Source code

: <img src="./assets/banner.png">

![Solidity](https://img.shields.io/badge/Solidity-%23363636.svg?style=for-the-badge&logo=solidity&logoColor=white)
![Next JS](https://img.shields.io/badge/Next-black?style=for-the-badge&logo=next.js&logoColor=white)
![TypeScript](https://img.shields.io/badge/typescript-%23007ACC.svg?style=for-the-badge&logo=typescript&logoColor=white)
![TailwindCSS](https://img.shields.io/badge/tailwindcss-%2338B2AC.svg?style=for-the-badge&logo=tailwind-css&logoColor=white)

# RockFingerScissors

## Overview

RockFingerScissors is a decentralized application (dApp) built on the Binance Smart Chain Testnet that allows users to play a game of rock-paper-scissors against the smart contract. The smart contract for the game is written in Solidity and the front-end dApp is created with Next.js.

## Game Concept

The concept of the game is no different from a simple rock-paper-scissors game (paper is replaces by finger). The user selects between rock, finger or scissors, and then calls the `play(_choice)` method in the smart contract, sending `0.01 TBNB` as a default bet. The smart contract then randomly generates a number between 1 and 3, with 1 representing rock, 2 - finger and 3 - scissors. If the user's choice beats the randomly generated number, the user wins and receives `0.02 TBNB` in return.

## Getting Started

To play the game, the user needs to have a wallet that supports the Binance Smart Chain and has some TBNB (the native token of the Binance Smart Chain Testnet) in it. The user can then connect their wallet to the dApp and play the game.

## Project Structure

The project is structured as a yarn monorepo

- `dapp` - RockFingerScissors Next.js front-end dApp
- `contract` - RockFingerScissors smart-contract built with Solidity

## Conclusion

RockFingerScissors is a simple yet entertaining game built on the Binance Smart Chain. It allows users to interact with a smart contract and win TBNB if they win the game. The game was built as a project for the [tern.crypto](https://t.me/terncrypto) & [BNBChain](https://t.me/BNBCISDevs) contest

--

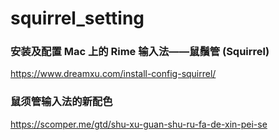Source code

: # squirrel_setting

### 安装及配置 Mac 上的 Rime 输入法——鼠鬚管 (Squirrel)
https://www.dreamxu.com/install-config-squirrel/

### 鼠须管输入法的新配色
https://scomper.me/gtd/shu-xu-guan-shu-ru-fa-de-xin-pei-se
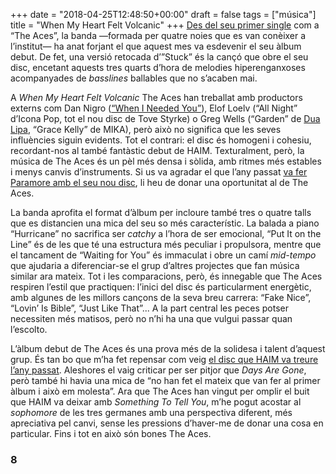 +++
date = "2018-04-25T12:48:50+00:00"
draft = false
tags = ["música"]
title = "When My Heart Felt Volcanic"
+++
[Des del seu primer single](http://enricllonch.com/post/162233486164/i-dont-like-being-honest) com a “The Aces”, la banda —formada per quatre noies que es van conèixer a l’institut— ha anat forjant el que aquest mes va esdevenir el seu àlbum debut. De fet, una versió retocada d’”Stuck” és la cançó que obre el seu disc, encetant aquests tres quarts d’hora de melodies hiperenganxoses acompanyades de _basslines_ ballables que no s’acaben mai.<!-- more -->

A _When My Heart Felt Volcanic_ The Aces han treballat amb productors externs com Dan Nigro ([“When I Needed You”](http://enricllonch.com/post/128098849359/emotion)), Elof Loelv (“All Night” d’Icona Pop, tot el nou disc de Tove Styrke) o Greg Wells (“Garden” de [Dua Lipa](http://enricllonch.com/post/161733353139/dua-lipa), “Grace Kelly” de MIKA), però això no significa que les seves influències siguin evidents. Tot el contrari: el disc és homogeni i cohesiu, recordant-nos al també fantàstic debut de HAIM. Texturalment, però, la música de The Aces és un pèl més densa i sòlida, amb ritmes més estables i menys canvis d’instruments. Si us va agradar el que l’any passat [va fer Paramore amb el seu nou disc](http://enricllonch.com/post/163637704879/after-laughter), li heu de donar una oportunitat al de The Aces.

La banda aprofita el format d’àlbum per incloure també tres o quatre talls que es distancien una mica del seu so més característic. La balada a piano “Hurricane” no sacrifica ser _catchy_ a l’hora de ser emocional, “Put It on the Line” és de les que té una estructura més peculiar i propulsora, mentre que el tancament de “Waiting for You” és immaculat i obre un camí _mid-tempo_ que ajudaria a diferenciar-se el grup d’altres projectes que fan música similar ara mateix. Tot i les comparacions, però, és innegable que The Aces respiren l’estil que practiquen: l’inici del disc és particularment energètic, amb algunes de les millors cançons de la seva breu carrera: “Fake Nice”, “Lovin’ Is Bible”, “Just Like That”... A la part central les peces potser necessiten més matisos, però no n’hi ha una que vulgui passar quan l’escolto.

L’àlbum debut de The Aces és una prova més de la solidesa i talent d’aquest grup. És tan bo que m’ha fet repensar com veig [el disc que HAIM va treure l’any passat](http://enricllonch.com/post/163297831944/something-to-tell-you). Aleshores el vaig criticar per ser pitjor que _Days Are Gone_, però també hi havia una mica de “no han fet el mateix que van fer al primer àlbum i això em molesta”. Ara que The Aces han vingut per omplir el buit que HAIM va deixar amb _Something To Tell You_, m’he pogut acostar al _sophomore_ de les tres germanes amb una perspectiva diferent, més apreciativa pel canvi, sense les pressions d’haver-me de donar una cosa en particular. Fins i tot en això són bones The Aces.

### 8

==

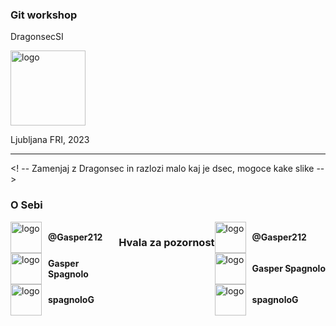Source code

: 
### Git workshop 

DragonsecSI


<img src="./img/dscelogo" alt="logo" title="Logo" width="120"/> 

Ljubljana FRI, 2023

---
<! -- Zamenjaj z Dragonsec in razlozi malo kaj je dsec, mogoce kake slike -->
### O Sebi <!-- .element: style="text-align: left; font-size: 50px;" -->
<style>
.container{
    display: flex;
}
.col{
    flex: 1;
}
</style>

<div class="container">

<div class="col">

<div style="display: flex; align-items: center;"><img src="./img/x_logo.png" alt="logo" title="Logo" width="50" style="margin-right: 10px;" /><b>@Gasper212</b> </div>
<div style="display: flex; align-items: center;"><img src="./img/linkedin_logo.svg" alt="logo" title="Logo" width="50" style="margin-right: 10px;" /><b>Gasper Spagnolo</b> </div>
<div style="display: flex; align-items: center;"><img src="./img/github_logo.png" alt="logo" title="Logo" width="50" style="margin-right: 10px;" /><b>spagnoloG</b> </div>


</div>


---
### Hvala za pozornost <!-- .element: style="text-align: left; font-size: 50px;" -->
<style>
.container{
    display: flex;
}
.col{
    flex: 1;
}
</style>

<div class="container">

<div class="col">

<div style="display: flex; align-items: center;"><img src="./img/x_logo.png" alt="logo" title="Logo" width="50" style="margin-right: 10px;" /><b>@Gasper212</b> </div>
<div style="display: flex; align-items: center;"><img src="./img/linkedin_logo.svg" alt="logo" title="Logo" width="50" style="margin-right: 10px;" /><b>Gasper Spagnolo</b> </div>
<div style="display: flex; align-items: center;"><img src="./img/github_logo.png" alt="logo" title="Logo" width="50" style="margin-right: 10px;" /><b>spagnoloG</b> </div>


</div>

- [Assignment] Filter this listing and copy only the lines holding the word "left".

- [Problem solution]
### O Sebi <!-- .element: style="text-align: left; font-size: 50px;" -->
### Hvala za pozornost <!-- .element: style="text-align: left; font-size: 50px;" -->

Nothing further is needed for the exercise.